L’Unesco a récemment réalisé une «évaluation préliminaire des dégâts» infligés aux biens culturels, croisant les incidents rapportés avec des sources fiables. Fin juin, l’organisation a confirmé que 501 sites avaient été endommagés depuis le début de l’invasion de l’Ukraine par la Russie, le 24 février 2022. Parmi ces sites, on compte 151 édifices religieux, 34 musées, 262 bâtiments historiques ou bien artistiques, 33 monuments, 18 bibliothèques, une archive et deux sites archéologiques.

Des précédents historiques, tels que la destruction des mausolées de Tombouctou par des jihadistes au Mali en 2012 ou la démolition des bouddhas de Bâmiyân par les talibans en Afghanistan en 2001, illustrent des mécanismes similaires. Emmanuel Daoud dénonce une ampleur inédite de ces actions, impliquant toutes les strates de l’État russe.

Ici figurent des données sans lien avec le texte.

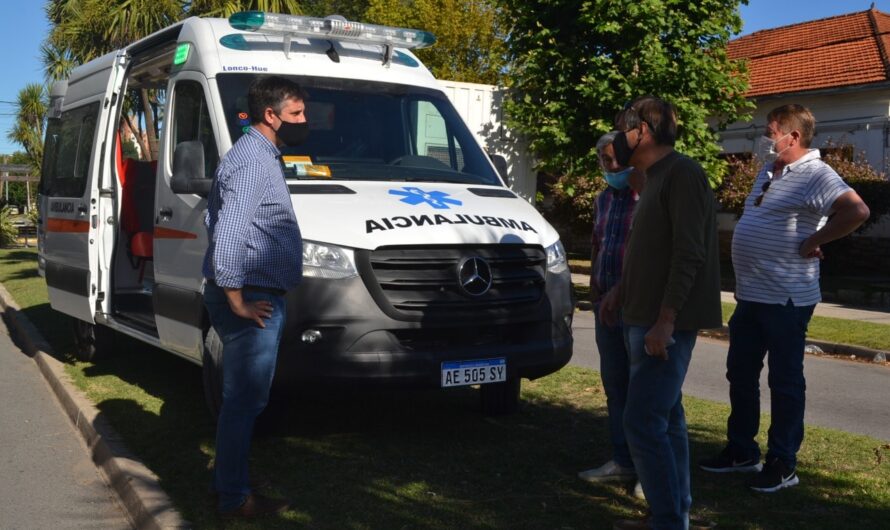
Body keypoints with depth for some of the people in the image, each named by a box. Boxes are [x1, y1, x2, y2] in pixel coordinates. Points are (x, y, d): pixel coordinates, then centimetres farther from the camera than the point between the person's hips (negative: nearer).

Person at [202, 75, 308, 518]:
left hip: (260, 298, 10)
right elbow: (227, 233, -25)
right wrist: (237, 301, -20)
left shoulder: (259, 156, 17)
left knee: (242, 398, 18)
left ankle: (228, 483, 30)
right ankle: (235, 498, 9)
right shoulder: (253, 161, -16)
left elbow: (214, 218, 22)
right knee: (243, 400, -2)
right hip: (253, 301, -10)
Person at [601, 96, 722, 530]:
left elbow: (689, 254, -20)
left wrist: (664, 320, -24)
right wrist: (621, 292, 25)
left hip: (666, 323, -10)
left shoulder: (682, 174, -13)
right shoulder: (655, 178, 17)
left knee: (643, 421, -11)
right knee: (666, 418, 13)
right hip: (645, 318, 10)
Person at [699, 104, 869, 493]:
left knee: (785, 381, 2)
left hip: (786, 298, -9)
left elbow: (857, 211, -30)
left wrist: (813, 242, -21)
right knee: (740, 374, 15)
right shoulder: (768, 172, 13)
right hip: (750, 295, 9)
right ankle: (741, 451, 28)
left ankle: (783, 464, 13)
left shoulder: (814, 175, -16)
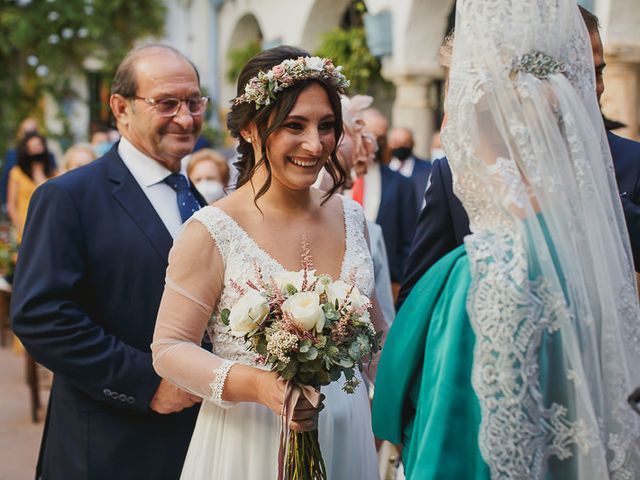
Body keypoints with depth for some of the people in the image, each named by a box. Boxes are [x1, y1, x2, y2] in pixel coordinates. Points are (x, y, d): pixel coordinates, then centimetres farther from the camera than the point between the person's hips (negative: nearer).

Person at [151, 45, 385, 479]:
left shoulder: (351, 216, 1)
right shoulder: (211, 232, -15)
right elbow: (169, 347, -13)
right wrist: (254, 385, -26)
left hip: (347, 435, 5)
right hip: (251, 440, -4)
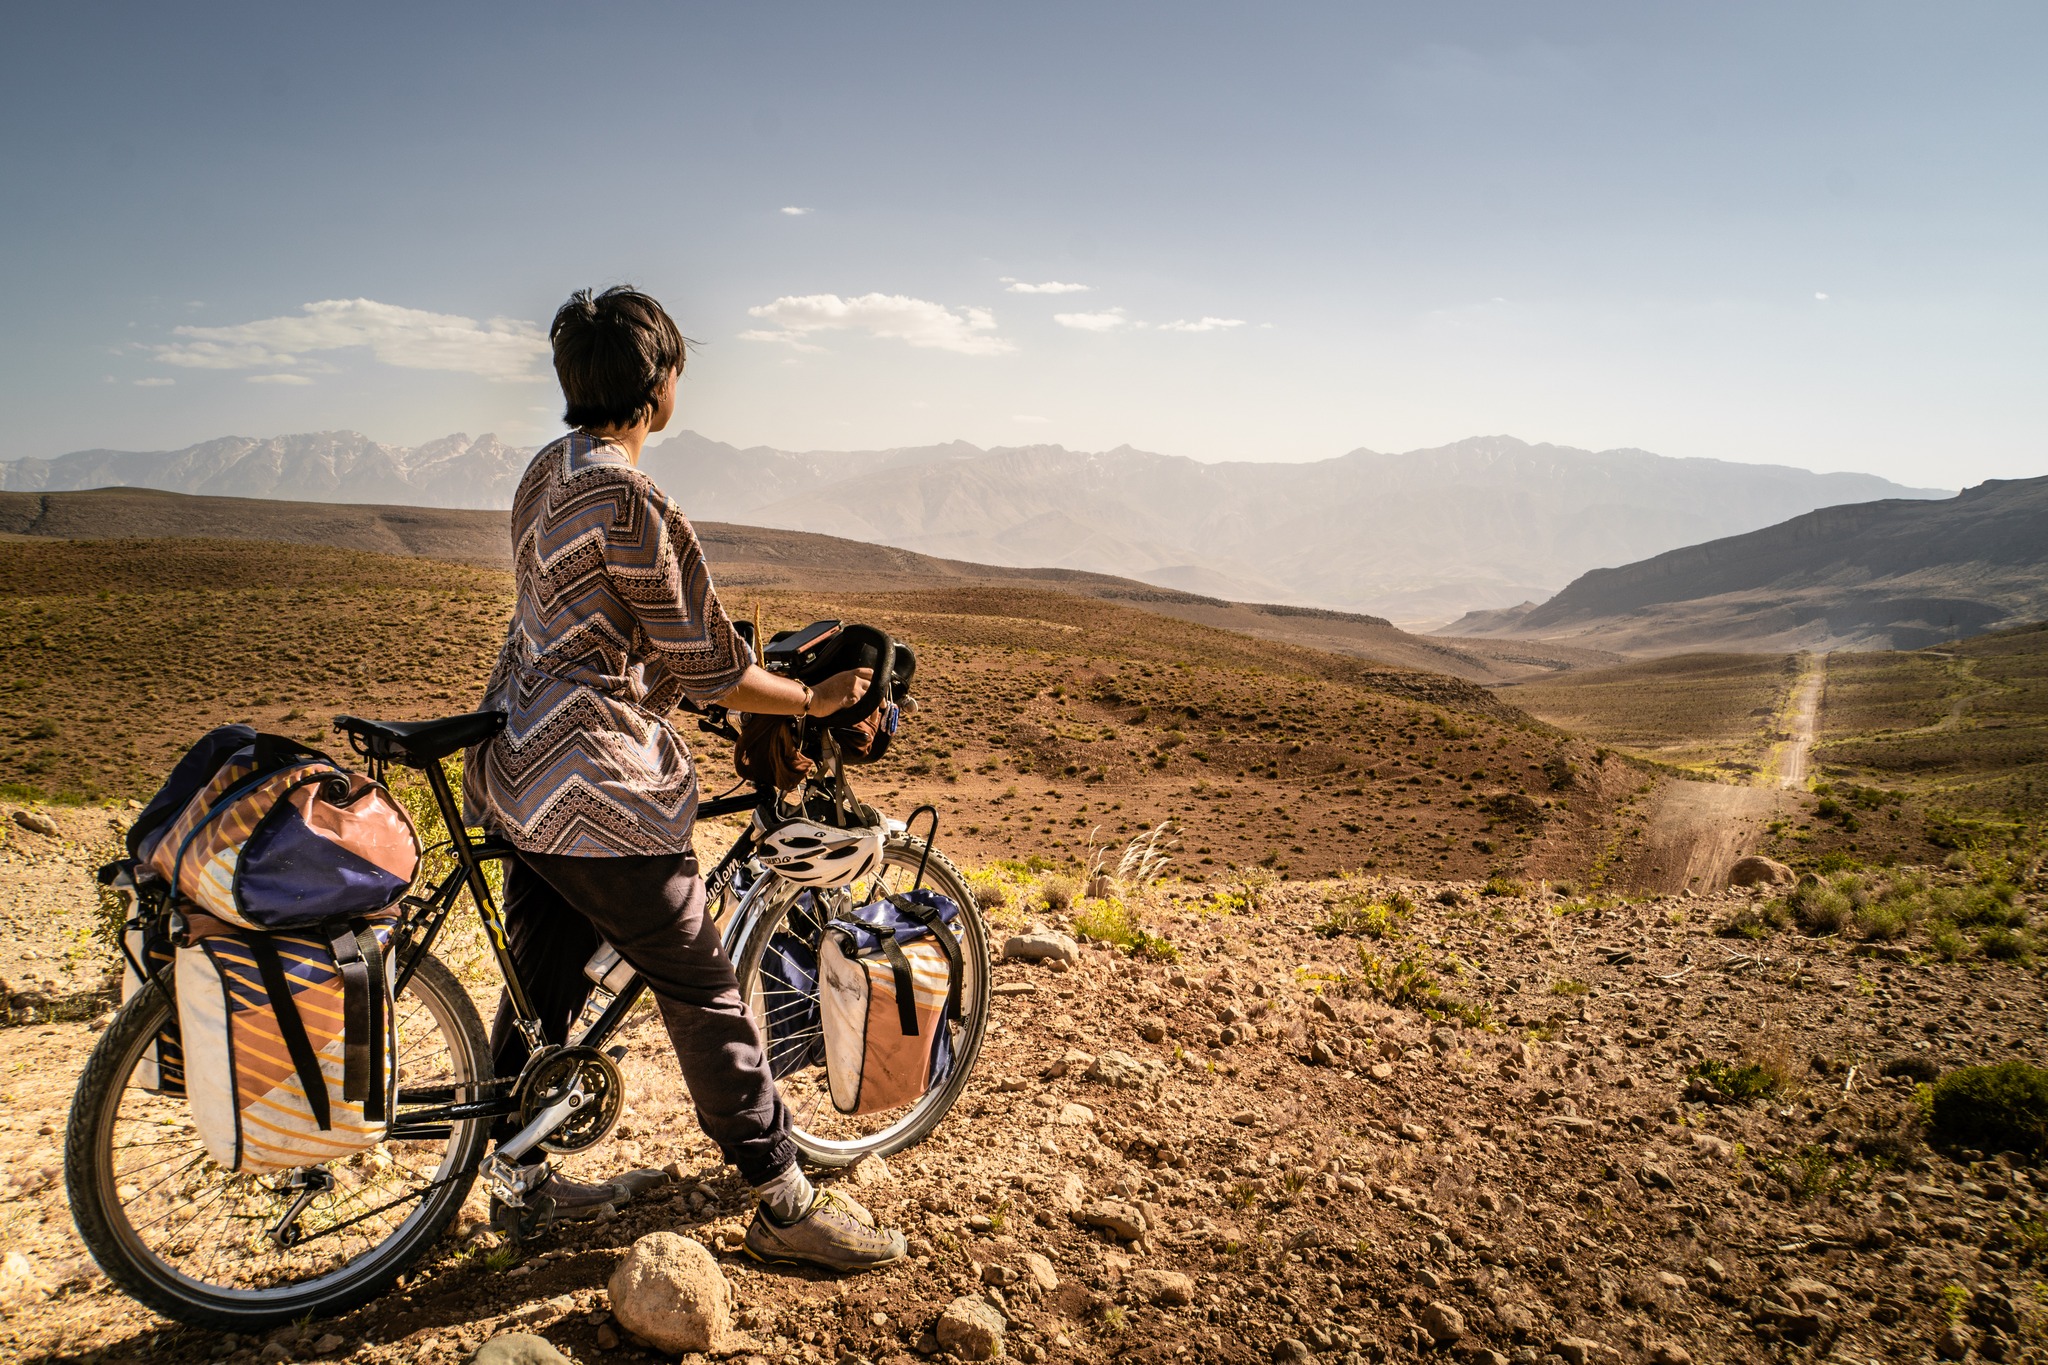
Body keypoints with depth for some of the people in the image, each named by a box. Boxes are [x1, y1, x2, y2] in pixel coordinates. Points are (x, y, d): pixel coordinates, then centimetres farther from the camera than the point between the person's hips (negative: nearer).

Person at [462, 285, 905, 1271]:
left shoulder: (547, 474, 10)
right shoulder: (632, 503, -21)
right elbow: (709, 674, -17)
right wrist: (817, 700, -2)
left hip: (518, 765, 10)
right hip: (595, 786, -10)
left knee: (541, 978, 19)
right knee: (703, 991, 0)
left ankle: (523, 1182, 33)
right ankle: (784, 1203, 12)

En mars 2023, la Cour pénale internationale a émis un mandat d’arrêt contre Vladimir Poutine, déjà poursuivi pour un crime de guerre lié à la « déportation illégale » d’enfants ukrainiens vers la Russie. Le gouvernement russe est accusé d’avoir enlevé des centaines de milliers d’enfants pour les assimiler de force, en les coupant de leur langue et de leur identité ukrainienne.